Seedance 2.0 occasionally takes 15–25 minutes for a 13–15s clip. The original poller gave up after 900s (15 min); the retry loop submitted a new generation (~$3) — up to 4×. Server-side, the original prediction kept rendering and would have finished. Atlas has no cancel endpoint. Effect: ~$15 burned per scene-that-would-have-worked-anyway. Hit A13 & A14.

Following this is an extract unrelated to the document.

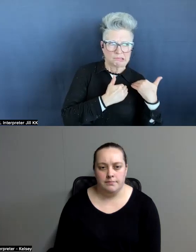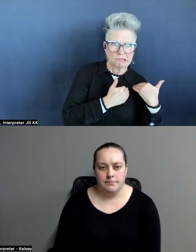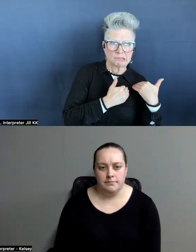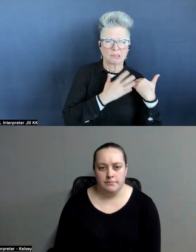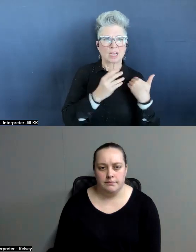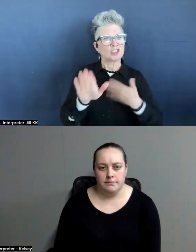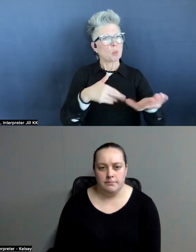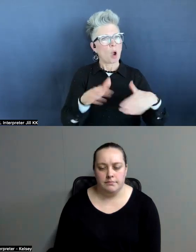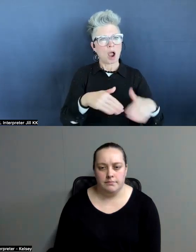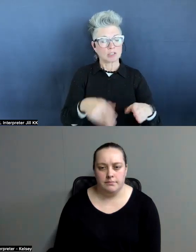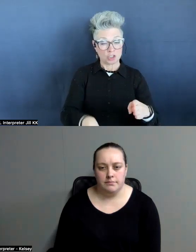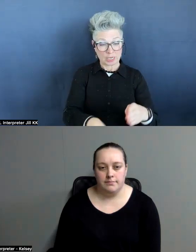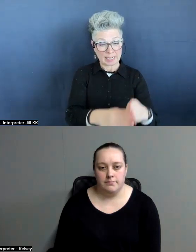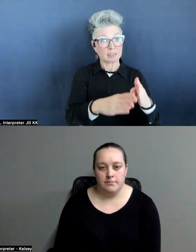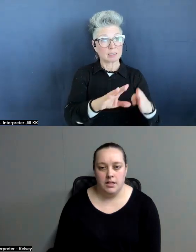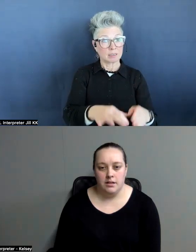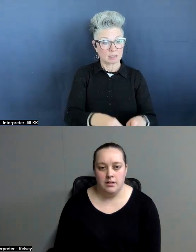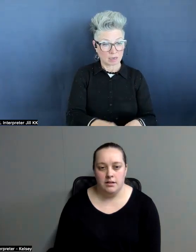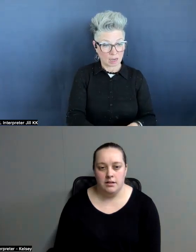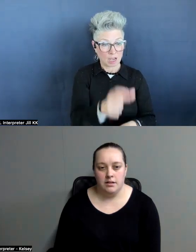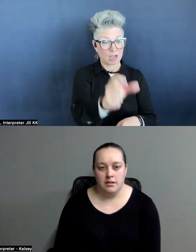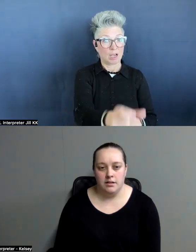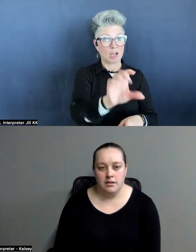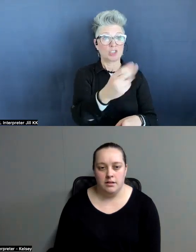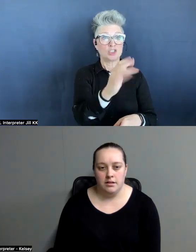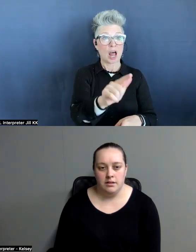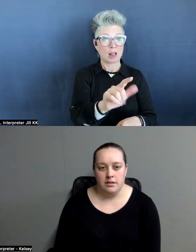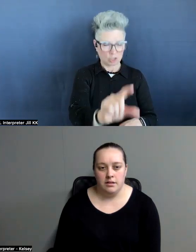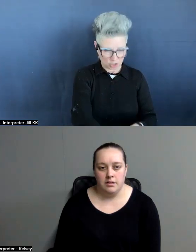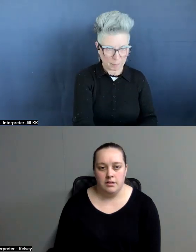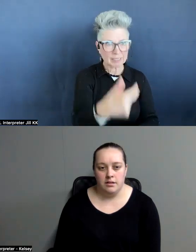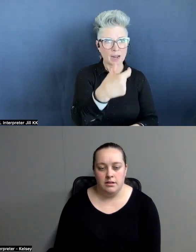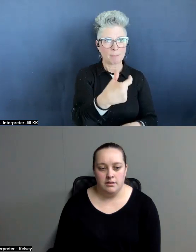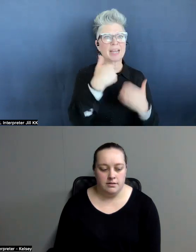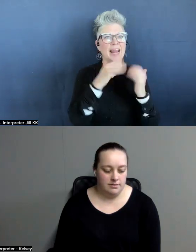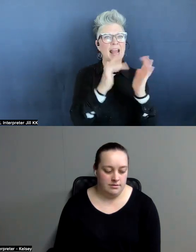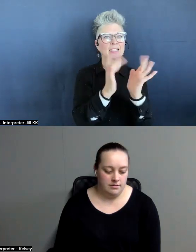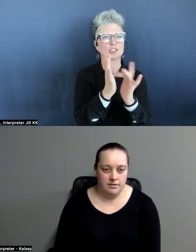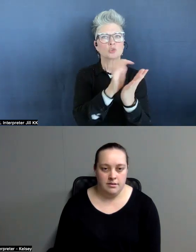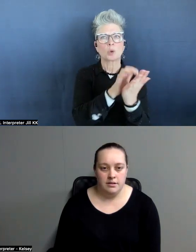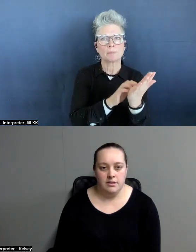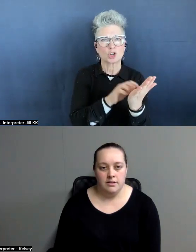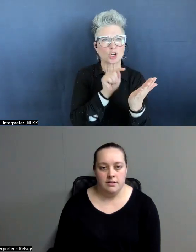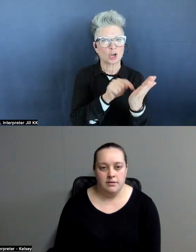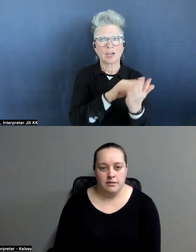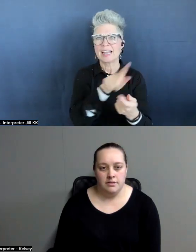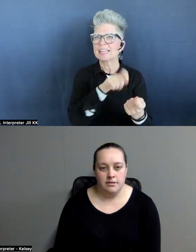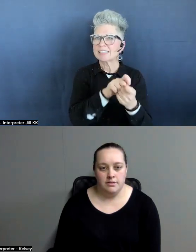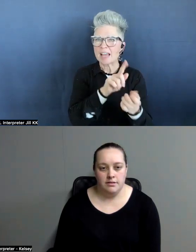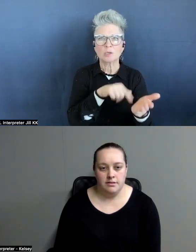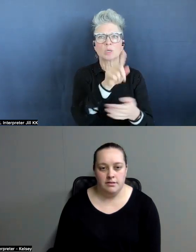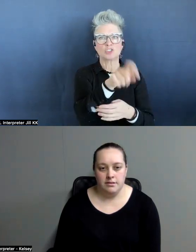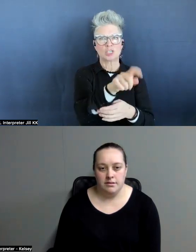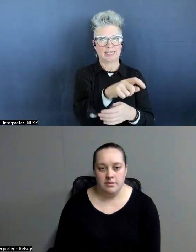a shell. And when she picked up the shell, it had a scripture in it. And it was just the right thing that she needed to hear that day.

→ Fix: timeout raised to 1800s (30 min). Waiting is the only cancel option.
The Tools

The Models — and our verdict

Which AI model did what, what it cost, and why it won or got cut. External figures as of May 2026; "verdict" = what actually happened in this project.

🎬 VIDEO
Veo 3.1DeepMind
Best prompt adherence — but Helmut's face drifted humanoid, and the priciest. Tested, dropped.
~$0.40/s standard · 8-s clips · still "Preview"
Kling 3.0 ProKuaishou
Held the character well — the v1 path (16 clips, $12.16). Too costly at volume → replaced.
~$0.095/generation (via Atlas) · strong consistency
Seedance 2.0ByteDance
★ PRODUCTION
All 21 final scenes. The only model rendering legible German text on bills & CRTs.
~$0.14/s · bills ≈ 2.17× catalog · 15–25-min renders → ghost-spend
🖼️ IMAGE
Nano Banana 2DeepMind · Gemini 3.1 Flash Image
★ REFERENCES
All Helmut/Helga refs + cover, thumbnail, OG (CLI). Best legible in-image text.
~$0.067/image · refuses real-person photos → blocked the ESC composite
Imagen 4 UltraDeepMind
Text-to-image only, no reference input → couldn't lock Helmut, produced a generic yeti.
$0.06/image · max 2K · wrong tool for consistency
Seedream v4.5ByteDance
Multi-ref edit (up to 10): for the ESC special it took the real photo + Helmut where Gemini refused.
~$0.03–0.036/image · strong identity preservation
Grok ImaginexAI
Also multi-ref with the real photo — gave the closest ESC costume silhouette of any editor.
$0.02/image std · $0.07 pro
👄 LIP-SYNC
Hedra Character-3Hedra
Benchmark for stylized faces — the reason fal.ai stays installed (Atlas doesn't host it). Trialed, never shipped.
credit sub ~$10/mo+ · per-second via fal.ai
MuseTalk 1.5Tencent · OSS
Artifacts around mouth & fur on Helmut's face — the "Tiefpunkt" in the making-of. Rejected.
free (self-host) · 256×256 mouth region
sync.so v3sync. labs
The "sync v3" trials — the a14 close-ups were "usable", the best of the lip-sync attempts. Not final.
~$0.04–0.13/s by model · sync-3 = 4K
🎵 AUDIO
Suno v5.5Suno, Inc.
★ THE SONG
Made the track. Drove the Schlager→Deutschrap pivot + the 3 versions. No official API → manual.
v5.5 · 26 Mar 2026 · consumer subscription
ElevenLabs v3ElevenLabs
★ NARRATOR
The making-of narrator ("George", locked voice_id) with per-line emotion tags. Free tier blocks cloning → premade voice.
v3 GA 14 Mar 2026 · Starter $5/mo unlocks cloning
🛰️ GATEWAYS
Atlas Cloudprimary gateway
~95% of all generations. Gotchas: the real catalog is /api/v1/models; no cancel endpoint → ghost-spend; catalog prices are lower bounds.
300+ models · ~30–54% cheaper than fal.ai (vendor-stated)
fal.aisecondary
Kept only for Hedra lip-sync — everything else routes through Atlas (cheaper).
1000+ models · per-output or GPU-second

Sources & detail: MODELS.md in the repo. Empirical figures (≈2.17×, $12.16, …) from cost_log.csv.

The Bill

What does an AI music video cost?

$63
LOGGED // 40 API CALLS
~$90
REAL // INCL. GHOST SPEND
$50
SEEDANCE 2.0 // PRODUCTION
$0.80
ALL CHARACTER REFERENCES
Seedance 2.0 · 21 scene videos (Atlas)$50.06
Kling o3 Pro · v1 test batch (dropped)$12.16
Ghost spend · A13/A14 timeout retries~$27
nano-banana · Helmut/Helga references$0.80

The original budget was $25. It was deliberately raised after we learned Seedance bills ~2.17× the catalog rate — and that too short a timeout is more expensive than patience.